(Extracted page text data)
%%

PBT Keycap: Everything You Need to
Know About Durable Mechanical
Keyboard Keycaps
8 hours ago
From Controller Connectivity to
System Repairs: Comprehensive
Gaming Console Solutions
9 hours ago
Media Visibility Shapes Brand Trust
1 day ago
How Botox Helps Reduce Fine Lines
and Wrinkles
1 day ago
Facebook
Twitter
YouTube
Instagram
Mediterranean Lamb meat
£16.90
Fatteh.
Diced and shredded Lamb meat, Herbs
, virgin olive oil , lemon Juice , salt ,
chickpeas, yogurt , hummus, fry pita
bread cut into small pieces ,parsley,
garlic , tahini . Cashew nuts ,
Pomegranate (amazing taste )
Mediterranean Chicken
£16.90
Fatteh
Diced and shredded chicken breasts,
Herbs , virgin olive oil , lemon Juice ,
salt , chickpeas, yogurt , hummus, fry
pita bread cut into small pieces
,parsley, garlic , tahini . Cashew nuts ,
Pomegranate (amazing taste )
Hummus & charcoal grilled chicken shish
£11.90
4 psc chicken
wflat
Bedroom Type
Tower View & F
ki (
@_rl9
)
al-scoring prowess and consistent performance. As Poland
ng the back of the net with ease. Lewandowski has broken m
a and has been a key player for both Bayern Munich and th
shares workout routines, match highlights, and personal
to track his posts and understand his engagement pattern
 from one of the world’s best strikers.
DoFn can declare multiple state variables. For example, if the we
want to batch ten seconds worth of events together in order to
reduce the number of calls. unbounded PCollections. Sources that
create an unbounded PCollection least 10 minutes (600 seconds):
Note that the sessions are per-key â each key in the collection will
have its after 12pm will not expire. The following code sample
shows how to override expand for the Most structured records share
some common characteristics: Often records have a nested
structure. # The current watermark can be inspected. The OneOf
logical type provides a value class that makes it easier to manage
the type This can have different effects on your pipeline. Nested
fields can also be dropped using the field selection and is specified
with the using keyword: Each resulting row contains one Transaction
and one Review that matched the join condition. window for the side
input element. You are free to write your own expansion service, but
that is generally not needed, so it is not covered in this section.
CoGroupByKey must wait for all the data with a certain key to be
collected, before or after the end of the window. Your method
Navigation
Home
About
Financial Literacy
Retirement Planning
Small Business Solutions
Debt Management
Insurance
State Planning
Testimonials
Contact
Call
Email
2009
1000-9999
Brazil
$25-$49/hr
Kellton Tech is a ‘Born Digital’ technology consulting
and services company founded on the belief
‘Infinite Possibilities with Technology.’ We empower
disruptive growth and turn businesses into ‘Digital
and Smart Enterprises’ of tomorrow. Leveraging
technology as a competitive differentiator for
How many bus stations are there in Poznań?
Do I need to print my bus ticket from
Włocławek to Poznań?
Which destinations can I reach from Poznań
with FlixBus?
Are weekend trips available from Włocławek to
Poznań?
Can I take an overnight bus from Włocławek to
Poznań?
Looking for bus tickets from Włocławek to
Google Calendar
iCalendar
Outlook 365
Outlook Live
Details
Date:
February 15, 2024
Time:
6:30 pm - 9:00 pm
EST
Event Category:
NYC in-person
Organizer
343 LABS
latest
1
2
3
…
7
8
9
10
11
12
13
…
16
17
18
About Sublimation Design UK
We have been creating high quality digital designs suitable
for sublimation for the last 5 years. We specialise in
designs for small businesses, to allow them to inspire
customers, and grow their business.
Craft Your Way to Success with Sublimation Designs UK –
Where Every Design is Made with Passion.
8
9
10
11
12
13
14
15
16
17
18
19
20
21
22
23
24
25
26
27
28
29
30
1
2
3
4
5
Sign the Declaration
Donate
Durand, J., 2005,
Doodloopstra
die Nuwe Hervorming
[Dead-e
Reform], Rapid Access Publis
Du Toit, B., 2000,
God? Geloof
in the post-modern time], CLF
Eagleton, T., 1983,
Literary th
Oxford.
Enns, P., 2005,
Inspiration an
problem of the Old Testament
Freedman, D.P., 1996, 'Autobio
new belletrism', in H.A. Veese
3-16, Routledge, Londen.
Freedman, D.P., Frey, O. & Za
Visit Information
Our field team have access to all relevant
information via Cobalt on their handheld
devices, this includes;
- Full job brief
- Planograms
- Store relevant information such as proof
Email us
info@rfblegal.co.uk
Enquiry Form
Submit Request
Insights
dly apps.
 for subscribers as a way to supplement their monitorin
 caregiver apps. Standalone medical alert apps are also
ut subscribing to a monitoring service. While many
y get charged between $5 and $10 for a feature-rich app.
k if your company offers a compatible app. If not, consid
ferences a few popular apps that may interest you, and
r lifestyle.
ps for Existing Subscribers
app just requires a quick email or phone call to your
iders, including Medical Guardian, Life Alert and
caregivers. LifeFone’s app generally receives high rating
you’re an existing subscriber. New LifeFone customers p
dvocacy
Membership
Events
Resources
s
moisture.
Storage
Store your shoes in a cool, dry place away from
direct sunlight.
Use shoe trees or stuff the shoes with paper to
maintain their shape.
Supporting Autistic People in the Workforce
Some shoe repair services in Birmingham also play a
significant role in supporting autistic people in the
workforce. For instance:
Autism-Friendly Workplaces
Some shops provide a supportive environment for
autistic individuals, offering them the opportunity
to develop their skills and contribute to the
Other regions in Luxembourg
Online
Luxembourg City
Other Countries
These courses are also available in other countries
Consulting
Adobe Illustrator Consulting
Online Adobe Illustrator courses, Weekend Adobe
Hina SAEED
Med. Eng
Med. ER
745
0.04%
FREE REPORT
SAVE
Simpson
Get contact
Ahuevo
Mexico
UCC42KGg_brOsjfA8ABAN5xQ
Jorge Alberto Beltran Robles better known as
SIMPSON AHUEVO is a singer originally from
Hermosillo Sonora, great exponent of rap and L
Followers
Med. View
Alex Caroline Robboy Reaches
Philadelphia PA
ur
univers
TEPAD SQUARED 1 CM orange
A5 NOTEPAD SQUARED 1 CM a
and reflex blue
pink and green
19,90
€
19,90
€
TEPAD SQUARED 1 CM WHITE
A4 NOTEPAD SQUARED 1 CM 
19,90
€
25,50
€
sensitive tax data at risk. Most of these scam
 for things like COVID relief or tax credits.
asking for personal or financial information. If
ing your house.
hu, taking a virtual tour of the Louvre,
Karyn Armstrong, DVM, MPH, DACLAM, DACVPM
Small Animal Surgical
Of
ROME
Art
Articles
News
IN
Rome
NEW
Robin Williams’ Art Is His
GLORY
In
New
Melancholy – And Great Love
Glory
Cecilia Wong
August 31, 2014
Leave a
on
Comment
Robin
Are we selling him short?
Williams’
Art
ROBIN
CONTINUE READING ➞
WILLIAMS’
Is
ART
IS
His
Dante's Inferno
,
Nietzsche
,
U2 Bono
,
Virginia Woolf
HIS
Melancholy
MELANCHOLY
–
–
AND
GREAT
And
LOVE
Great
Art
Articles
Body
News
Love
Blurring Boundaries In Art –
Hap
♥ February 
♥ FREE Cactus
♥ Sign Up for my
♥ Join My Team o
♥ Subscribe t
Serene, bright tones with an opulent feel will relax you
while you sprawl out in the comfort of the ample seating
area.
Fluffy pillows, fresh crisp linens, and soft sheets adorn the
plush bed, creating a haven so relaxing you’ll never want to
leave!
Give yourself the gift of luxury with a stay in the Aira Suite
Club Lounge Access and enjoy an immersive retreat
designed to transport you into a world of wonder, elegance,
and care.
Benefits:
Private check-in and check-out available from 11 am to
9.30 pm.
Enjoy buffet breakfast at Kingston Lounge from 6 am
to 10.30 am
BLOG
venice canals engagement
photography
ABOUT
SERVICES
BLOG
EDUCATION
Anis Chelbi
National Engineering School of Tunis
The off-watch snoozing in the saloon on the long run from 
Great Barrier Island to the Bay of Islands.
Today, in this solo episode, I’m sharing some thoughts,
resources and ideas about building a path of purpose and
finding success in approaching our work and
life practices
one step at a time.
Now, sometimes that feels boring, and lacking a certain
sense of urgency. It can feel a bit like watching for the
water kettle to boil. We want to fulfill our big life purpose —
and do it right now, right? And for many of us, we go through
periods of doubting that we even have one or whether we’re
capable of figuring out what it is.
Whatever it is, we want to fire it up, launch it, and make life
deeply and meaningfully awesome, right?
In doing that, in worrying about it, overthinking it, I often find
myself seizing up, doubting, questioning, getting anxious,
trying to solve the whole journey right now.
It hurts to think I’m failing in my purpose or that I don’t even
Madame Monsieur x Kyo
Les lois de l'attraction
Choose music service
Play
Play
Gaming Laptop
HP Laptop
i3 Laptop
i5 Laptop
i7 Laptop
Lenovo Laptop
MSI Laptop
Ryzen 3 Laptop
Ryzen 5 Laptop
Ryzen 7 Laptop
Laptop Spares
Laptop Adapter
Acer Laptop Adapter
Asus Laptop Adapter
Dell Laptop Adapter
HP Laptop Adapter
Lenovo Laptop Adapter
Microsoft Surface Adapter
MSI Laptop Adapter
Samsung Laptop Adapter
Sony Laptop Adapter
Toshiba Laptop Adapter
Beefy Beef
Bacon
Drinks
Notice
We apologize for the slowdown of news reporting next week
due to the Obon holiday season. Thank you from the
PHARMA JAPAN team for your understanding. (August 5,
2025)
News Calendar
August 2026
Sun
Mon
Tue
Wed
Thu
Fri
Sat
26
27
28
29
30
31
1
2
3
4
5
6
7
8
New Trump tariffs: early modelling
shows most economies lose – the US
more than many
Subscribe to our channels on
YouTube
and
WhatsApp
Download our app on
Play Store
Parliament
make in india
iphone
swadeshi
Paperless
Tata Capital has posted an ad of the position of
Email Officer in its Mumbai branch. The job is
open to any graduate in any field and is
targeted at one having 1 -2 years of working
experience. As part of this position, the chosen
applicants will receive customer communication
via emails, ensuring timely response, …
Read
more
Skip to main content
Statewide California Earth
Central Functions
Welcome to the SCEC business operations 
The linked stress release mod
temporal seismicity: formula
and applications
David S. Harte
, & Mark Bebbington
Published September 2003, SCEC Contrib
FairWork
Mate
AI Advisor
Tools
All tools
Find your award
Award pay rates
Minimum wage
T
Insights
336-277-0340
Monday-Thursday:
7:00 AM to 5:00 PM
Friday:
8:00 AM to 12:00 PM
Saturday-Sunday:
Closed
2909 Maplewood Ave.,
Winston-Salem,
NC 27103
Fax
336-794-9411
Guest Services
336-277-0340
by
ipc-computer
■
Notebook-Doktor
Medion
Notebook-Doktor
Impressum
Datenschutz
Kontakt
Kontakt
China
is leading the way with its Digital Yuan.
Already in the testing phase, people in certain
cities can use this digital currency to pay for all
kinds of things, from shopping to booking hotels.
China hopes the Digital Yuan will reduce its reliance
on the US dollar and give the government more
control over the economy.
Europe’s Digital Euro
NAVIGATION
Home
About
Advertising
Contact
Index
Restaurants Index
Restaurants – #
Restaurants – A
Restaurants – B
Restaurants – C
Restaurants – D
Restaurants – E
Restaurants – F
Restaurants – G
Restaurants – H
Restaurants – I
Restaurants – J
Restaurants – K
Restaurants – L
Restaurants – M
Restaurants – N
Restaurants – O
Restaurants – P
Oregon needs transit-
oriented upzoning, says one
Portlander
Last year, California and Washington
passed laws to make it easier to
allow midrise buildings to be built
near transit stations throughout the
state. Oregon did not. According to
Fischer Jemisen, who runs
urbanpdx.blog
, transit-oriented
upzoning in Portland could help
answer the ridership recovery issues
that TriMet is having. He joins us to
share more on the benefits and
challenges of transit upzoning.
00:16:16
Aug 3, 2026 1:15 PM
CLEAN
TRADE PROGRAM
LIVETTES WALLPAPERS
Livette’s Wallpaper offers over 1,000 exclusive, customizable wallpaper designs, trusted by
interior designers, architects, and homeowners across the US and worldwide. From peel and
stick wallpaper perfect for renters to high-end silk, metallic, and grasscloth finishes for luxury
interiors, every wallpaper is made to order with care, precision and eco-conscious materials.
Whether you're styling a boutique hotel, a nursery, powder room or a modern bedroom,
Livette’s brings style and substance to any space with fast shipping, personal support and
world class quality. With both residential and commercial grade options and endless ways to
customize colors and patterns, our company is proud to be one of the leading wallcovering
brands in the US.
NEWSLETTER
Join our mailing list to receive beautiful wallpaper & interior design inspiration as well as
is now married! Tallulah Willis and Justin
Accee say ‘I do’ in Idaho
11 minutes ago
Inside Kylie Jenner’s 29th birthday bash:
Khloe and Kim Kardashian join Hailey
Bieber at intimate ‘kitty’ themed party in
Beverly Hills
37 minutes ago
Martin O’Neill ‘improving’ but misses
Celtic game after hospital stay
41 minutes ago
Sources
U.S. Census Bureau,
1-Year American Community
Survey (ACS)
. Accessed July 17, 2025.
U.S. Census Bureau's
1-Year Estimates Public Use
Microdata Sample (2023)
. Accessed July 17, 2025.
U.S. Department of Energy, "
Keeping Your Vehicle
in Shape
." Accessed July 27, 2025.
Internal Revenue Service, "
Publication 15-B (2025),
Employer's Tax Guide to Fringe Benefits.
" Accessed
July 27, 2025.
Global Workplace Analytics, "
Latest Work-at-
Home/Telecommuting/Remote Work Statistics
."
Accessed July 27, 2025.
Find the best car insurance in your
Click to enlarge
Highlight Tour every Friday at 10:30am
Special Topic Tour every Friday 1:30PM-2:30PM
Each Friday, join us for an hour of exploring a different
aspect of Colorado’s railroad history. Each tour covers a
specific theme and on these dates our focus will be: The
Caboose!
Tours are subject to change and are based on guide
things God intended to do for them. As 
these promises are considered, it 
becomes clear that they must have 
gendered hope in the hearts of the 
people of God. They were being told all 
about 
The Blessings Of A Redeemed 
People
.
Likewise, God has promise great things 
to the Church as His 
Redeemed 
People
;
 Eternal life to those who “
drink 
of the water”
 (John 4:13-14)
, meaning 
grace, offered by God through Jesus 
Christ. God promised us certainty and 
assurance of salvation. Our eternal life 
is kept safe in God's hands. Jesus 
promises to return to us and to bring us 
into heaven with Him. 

%%

§ EXERCISE REQUIREMENTS
Where a line of the entries contains the word "customers", copy that line.

§ TASK OUTPUT
customers, and grow their business.
you’re an existing subscriber. New LifeFone customers p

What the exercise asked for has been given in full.